Motion is very important when you’re enjoying a fast action sporting event, but not that critical for video calling. In face to face communications, there’s usually minimal “action”. But the major benefit of a high FPS in video calling comes from a side effect – In many video communication systems the latency – the time it takes the system to process a frame from receiving an input to displaying an image – is a linear factor of the frame duration. By increasing the frame-rate you get shorter latency, which has huge impact on the quality of experience.

We’re all familiar with live TV interviews, where – due to high latency – the participants talk together or wait in awkward silence. Faster systems enable an uninterrupted communication flow.


Slow vs. fast capture

So – Motion or Sharpness?!

If motion and sharpness are so important, you probably wonder why you have to choose one over the other in the first place. After all, we want our system to have the best motion and the best sharpness we can get. We want to see all the tiny details even when the scene is dynamic, as we don’t want to miss a thing. Sadly however, as with most things in life, we can’t have it all.

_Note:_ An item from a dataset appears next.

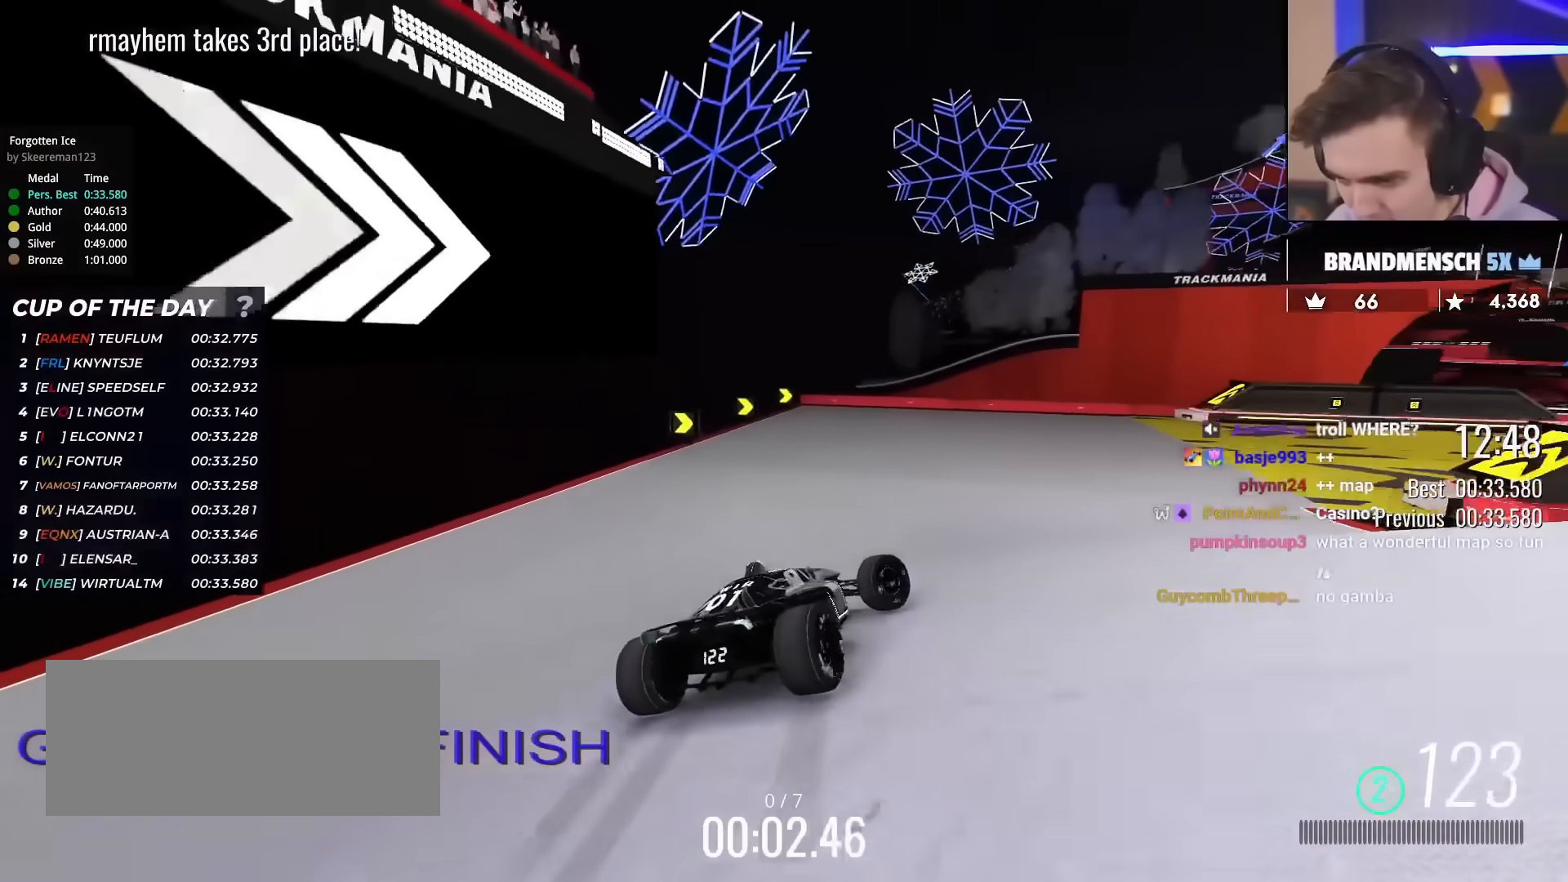
{"keys": ["up"], "events": [[83, "right", "up"], [217, "right", "down"], [350, "right", "up"]]}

When you buy a new car, you want it to be powerful yet economical. A huge engine gives it power but empties your pocket at the gas station; the economical ones don’t give you the thrill. What you usually do is compromise, and the same goes for your video conferencing system: Bigger resolution means more processing power needed, and a much harder task of keeping the motion; investing the processing power in motion means a smaller resolution supported. And as there’s no such thing as enough processing power, bandwidth and – of course – money, you choose your preferences and compromise.

The current high-end video conferencing systems let you choose between 1080p30 and 720p60 (first number is the resolution in pixel lines; second one is the FPS). While the first is 2.25 times bigger in pixels per frame, the latter has twice the number of frames per second. IMHO both are a great experience for video conferencing (at least for some).

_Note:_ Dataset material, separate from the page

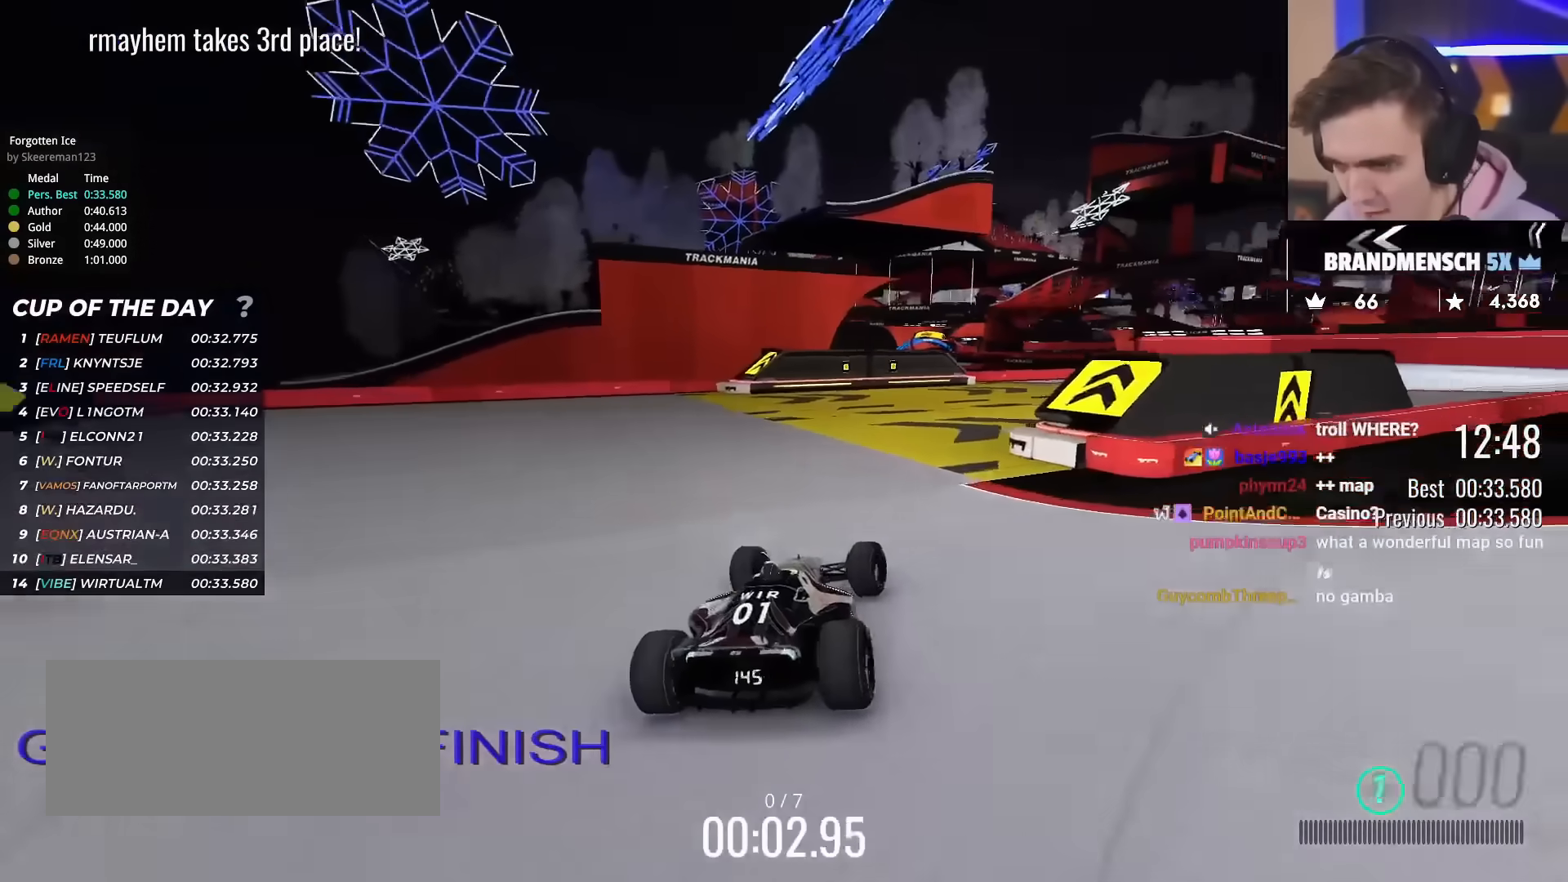
{"keys": ["up"], "events": []}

If you’re in a small room, using a medium size display, the 720p60 is probably a better choice, not because of the better “motion”, as your peers probably don’t play tennis on the other side, but for the major improvement in round-trip delay. I’d consider the 1080p30 for large conferencing rooms, with big displays and many participants, where a more detailed image makes a lot of difference.

Bottom line – setting motion/sharpness preferences is easy, and available with most end-points. Now you just have to try it, and choose your side.